EXERCISES =
• 1. In the biography of Stephen Frederick Starr, what does the text give to support calling him an expert on Russian and Eurasian affairs? Answer in one to three sentences.
• 2. List every place or region that the biography of Stephen Frederick Starr names as an area of his expertise.
• 3. Answer these questions from the biography of Stephen Frederick Starr:
(a) On what date was Starr born?
(b) How many U.S. presidents has he advised on Russian/Eurasian affairs?
(c) In what month and year did he join the American Foreign Policy Council, and in what role?

PASSAGE FOR REVIEW =
+-------+

Stephen Frederick Starr (born March 24, 1940) is an American expert on Russian and Eurasian affairs, a musician, and a former president of Oberlin College.

Founder and chairman of the Central Asia-Caucasus Institute, he is fluent in Russian and is the author or editor of 20 books and more than 200 articles on Russian and Eurasian affairs. Starr's expertise is in Afghanistan, Central Asia, the Caucasus, Russia, and the rest of the former Soviet Union. He focuses on developing nations, energy and environment issues, Islamic faith, culture and law, and oil politics.

Starr has advised three U.S. presidents on Russian/Eurasian affairs and chaired an external advisory panel on U.S. government-sponsored research on the region, organized and co-authored the first comprehensive strategic assessment of Central Asia, the Caucasus, and Afghanistan for the Joint Chiefs of Staff in 1999. He joined the American Foreign Policy Council as a Distinguished Fellow for Eurasia in January 2017.

+-------+

EXCERPTED RECORDS =
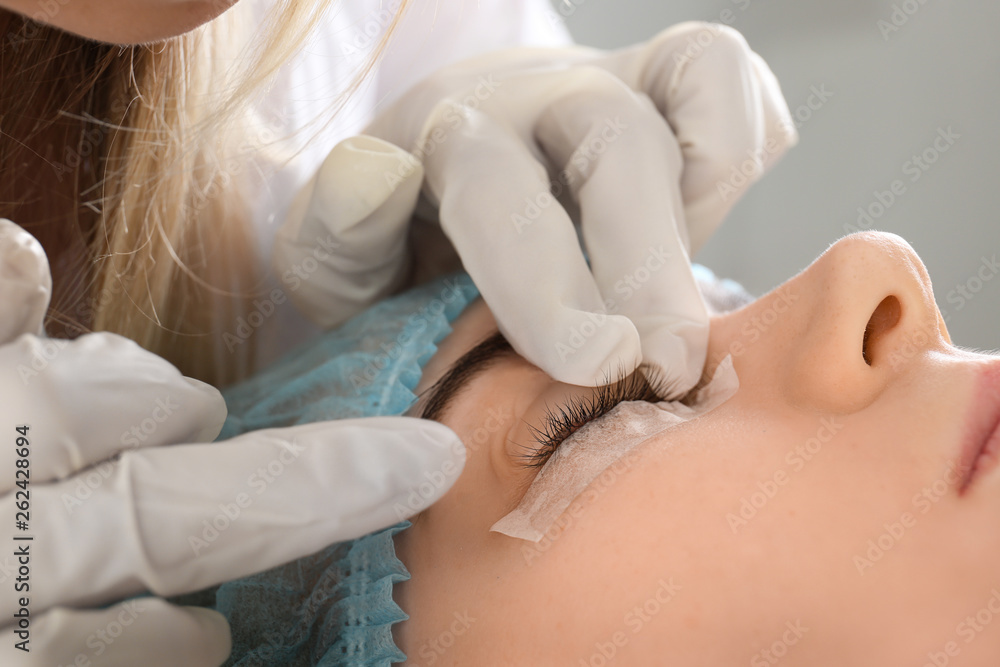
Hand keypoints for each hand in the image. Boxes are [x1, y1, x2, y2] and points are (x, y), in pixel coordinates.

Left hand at [0, 220, 464, 665]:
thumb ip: (110, 652)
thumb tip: (202, 636)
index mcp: (14, 660)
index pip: (174, 640)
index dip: (242, 606)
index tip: (342, 538)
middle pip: (182, 511)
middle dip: (307, 487)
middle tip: (383, 463)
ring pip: (95, 409)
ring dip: (158, 412)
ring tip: (173, 414)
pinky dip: (7, 287)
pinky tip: (22, 281)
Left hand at [273, 21, 795, 391]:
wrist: (442, 181)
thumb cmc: (398, 243)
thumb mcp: (338, 262)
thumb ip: (339, 236)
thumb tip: (377, 173)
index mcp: (446, 139)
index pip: (497, 192)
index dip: (549, 284)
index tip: (599, 366)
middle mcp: (536, 97)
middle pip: (616, 141)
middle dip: (649, 262)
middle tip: (668, 367)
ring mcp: (611, 80)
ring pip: (694, 76)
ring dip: (711, 193)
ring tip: (696, 301)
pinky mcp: (666, 82)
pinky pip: (731, 77)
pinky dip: (744, 139)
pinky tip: (703, 222)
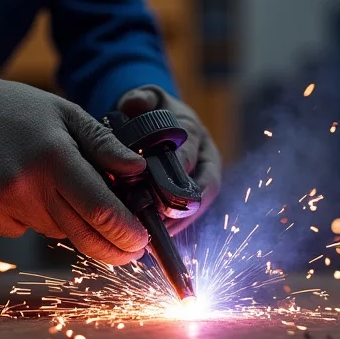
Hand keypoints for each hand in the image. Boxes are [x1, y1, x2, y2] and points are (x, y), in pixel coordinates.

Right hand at [0, 53, 148, 264]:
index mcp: (52, 156)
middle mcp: (22, 185)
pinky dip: (25, 216)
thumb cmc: (15, 111)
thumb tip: (139, 170)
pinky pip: (18, 230)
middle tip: (127, 249)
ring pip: (51, 231)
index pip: (100, 209)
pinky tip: (13, 186)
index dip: (127, 233)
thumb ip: (104, 145)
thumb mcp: (66, 114)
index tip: (142, 243)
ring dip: (62, 218)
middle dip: (109, 246)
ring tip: (44, 181)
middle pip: (80, 234)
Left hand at [117, 87, 221, 233]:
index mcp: (193, 132)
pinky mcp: (194, 194)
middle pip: (202, 188)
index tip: (157, 193)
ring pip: (199, 206)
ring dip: (179, 223)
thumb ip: (139, 99)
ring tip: (156, 238)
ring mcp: (202, 177)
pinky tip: (155, 239)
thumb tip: (136, 103)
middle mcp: (204, 156)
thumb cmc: (151, 110)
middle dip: (180, 208)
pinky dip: (174, 227)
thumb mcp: (144, 98)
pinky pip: (190, 214)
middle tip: (158, 223)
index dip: (175, 177)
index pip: (189, 156)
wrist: (157, 118)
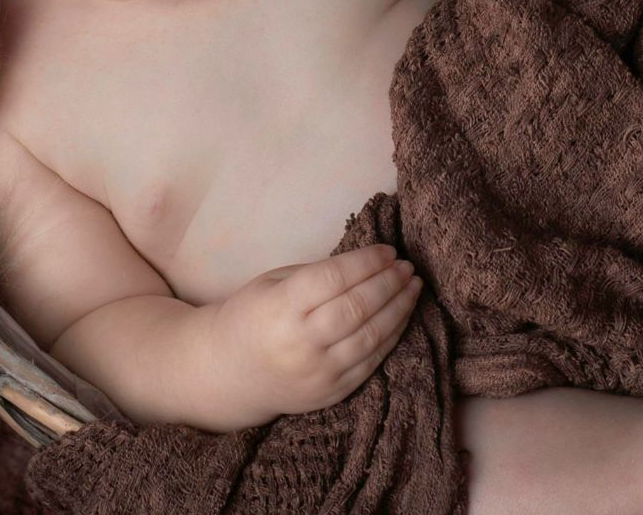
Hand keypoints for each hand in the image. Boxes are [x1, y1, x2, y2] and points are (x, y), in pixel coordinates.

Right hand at [210, 244, 422, 418]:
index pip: (334, 278)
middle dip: (389, 282)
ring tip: (413, 286)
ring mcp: (318, 372)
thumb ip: (316, 274)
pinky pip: (372, 361)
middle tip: (406, 265)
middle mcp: (301, 343)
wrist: (230, 374)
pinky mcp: (332, 392)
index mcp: (280, 308)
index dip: (367, 261)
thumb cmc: (253, 316)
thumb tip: (368, 261)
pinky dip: (393, 335)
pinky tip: (402, 314)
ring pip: (372, 336)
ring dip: (399, 307)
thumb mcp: (273, 283)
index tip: (388, 250)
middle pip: (358, 307)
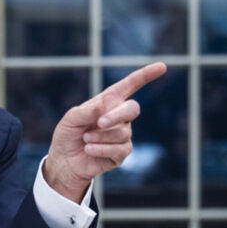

+-------+

SOLVED PROBLEMS =
• 1. He founded and chairs the Central Asia-Caucasus Institute, is fluent in Russian, and has written or edited 20 books and more than 200 articles on Russian and Eurasian affairs. He has also advised three U.S. presidents on the region, chaired an external advisory panel on U.S. government-sponsored research about it, and organized and co-authored the first comprehensive strategic assessment of Central Asia, the Caucasus, and Afghanistan for the Joint Chiefs of Staff in 1999.

• 2.
- Afghanistan
- Central Asia
- the Caucasus
- Russia
- the rest of the former Soviet Union

• 3.
(a) March 24, 1940
(b) Three
(c) January 2017, as a Distinguished Fellow for Eurasia